Benjamin Paul Mwanzia Nzimbi (born 1945 in Kitui District) is a Kenyan Anglican archbishop. He was the archbishop and primate of the Anglican Church of Kenya and Bishop of the Diocese of All Saints Cathedral, from 2002 to 2009. He is married to Alice Kavula and the couple has five children.

He was born in a poor family of eight children and went to attend Ithookwe Primary, Mulutu Intermediary and Kitui School. He later attended Kenyatta University, where he obtained a bachelor's degree in Education, with majors in Religion and Kishwahili. Afterward, he worked as a lecturer at Machakos Teachers Training College, where he was dean of students and head of social studies. He felt his religious call then and was trained and ordained as the college chaplain.

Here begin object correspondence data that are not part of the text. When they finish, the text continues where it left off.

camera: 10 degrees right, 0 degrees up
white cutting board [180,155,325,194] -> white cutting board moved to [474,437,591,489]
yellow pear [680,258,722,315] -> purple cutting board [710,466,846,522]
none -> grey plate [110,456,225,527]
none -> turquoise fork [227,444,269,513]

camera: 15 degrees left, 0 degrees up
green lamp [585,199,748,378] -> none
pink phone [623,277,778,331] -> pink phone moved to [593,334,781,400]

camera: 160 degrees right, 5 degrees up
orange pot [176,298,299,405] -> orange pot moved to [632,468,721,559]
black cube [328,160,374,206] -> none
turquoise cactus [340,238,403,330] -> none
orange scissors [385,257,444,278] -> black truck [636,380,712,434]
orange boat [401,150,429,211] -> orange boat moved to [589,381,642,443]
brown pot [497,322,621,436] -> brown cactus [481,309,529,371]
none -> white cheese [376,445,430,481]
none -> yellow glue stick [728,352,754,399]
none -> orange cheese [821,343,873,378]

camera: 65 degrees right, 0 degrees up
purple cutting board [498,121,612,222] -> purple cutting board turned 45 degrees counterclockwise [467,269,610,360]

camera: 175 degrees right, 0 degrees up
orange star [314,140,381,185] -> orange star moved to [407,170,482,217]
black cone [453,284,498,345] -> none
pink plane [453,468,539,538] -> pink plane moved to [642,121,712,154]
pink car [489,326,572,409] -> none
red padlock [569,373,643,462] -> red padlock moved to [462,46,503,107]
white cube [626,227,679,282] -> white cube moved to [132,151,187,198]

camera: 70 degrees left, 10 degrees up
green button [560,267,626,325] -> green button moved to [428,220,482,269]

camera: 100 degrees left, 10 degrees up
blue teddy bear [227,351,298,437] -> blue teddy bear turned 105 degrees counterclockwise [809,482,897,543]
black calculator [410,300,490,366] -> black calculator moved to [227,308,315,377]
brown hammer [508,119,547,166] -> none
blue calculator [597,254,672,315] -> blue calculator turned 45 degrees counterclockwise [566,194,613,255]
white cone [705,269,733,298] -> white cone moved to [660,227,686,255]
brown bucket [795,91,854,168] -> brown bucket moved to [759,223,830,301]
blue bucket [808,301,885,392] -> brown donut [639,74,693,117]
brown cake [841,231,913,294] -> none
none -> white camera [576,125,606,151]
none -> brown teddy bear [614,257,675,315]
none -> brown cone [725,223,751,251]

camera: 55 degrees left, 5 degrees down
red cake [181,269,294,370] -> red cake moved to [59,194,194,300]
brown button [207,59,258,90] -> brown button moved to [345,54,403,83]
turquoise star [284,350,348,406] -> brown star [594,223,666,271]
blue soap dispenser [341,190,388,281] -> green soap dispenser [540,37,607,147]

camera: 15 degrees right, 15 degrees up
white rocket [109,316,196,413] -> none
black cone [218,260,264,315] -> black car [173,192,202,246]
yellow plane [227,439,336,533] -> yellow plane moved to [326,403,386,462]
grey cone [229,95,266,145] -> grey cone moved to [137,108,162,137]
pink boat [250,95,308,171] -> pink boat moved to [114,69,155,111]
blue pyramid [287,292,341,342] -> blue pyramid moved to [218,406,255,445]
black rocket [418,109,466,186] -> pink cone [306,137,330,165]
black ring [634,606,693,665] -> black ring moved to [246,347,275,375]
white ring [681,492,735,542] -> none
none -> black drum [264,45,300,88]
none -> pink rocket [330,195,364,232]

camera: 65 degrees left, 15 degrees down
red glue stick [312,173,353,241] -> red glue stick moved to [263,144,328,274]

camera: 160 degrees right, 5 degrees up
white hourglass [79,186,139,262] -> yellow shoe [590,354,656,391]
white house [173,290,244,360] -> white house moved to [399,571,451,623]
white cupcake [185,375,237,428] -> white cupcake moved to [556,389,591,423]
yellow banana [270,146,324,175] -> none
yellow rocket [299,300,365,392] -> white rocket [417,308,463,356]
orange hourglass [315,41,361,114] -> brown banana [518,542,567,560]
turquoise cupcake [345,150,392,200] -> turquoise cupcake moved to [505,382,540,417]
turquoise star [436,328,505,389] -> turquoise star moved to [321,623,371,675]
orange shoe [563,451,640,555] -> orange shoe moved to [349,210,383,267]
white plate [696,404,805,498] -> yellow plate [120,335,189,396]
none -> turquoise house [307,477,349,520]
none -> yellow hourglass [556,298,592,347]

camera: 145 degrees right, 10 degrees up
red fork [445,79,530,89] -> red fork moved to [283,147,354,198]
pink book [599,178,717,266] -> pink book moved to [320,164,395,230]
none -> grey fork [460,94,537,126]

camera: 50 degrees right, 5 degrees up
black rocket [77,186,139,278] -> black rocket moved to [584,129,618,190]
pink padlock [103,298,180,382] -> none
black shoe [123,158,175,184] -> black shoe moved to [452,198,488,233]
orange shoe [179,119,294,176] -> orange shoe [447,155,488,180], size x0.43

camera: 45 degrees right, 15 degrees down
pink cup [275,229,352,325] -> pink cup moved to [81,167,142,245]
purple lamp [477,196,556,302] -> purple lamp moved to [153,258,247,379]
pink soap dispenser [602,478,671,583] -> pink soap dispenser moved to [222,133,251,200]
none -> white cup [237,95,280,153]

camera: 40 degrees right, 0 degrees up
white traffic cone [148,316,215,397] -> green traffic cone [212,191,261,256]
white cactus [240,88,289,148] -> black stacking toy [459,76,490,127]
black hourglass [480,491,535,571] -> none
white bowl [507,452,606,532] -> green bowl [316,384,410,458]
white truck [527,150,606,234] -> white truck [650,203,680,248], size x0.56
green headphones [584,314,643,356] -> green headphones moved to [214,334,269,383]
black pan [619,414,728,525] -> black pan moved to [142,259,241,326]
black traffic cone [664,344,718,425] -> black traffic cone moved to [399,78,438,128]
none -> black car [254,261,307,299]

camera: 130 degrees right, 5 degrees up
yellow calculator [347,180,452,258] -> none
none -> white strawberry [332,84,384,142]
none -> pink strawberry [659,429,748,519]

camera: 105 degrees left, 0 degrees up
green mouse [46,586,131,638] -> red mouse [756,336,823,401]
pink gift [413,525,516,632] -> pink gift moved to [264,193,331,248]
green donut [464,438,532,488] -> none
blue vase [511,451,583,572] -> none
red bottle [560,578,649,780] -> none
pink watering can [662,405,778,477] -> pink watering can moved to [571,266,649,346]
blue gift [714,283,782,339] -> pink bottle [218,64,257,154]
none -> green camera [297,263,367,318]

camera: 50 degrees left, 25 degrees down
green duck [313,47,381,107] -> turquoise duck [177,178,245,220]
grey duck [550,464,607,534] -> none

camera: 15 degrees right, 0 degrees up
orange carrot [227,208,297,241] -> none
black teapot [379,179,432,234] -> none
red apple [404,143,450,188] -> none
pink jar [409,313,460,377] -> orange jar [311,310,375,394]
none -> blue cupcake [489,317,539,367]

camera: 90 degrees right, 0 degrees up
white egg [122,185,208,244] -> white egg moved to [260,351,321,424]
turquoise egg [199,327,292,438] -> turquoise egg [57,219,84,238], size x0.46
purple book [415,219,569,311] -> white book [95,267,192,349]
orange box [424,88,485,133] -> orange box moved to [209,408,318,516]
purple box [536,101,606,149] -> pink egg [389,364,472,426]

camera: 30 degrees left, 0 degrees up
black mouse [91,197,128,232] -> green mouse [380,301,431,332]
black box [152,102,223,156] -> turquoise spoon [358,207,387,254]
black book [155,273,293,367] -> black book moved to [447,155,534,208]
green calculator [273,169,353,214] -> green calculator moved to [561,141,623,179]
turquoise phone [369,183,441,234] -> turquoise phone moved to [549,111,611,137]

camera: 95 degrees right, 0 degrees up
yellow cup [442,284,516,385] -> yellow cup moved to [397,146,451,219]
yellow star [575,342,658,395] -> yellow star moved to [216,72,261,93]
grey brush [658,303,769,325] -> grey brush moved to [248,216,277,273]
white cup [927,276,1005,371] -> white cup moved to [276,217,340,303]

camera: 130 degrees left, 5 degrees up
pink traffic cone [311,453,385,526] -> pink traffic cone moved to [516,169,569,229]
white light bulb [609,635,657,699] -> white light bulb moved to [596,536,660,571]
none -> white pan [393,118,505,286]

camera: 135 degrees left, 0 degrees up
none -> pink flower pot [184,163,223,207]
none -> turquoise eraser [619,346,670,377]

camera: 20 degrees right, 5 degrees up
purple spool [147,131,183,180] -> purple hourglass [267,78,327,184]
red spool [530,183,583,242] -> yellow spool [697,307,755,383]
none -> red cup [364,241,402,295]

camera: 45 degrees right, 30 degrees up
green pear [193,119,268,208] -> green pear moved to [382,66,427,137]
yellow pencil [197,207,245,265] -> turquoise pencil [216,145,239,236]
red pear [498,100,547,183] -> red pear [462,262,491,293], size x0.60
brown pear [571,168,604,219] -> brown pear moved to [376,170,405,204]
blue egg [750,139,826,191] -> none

He finally decided to leave teaching to become a full-time priest. He studied for the priesthood at the Trinity and St. Francis College, in Karen in 1984. Afterwards, Nzimbi was elected as the first bishop of the new Diocese of Machakos, which he served from 1985 to 1995. In 1995 he was elected the first bishop of the newly created Diocese of Kitui. Nzimbi was elected the fourth archbishop and primate of Kenya and Bishop of the Diocese of All Saints Cathedral on 16 August 2002 and served from 2002 to 2009.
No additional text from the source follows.